# YOUR GOAL
Lines that contain "colon" are to be copied from the material, every one of them.

# DATASET RECORDS

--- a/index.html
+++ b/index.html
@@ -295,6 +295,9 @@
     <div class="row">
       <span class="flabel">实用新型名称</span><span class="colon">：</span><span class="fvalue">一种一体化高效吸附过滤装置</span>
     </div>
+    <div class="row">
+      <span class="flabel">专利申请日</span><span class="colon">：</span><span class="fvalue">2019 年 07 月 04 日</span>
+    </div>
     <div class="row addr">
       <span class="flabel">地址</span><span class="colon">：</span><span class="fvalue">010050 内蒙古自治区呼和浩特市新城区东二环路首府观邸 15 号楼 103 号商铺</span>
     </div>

---

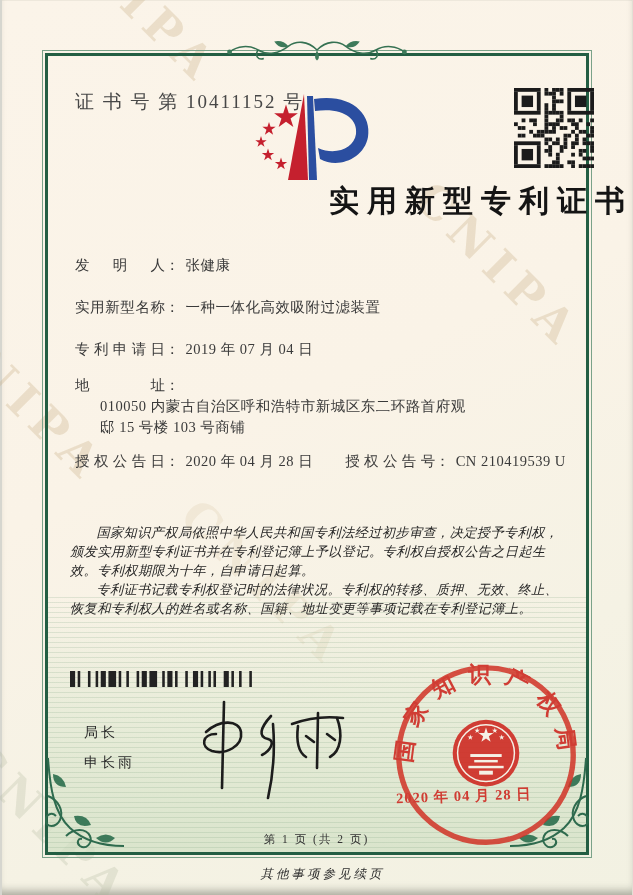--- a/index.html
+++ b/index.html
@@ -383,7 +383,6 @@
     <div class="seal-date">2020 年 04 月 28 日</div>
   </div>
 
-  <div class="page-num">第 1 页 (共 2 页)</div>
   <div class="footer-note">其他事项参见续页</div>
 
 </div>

# RESPONSE AREA
       <span class="flabel">实用新型名称</span><span class="colon">：</span><span class="fvalue">一种一体化高效吸附过滤装置</span>
+      <span class="flabel">专利申请日</span><span class="colon">：</span><span class="fvalue">2019 年 07 月 04 日</span>
       <span class="flabel">地址</span><span class="colon">：</span><span class="fvalue">010050 内蒙古自治区呼和浩特市新城区东二环路首府观邸 15 号楼 103 号商铺</span>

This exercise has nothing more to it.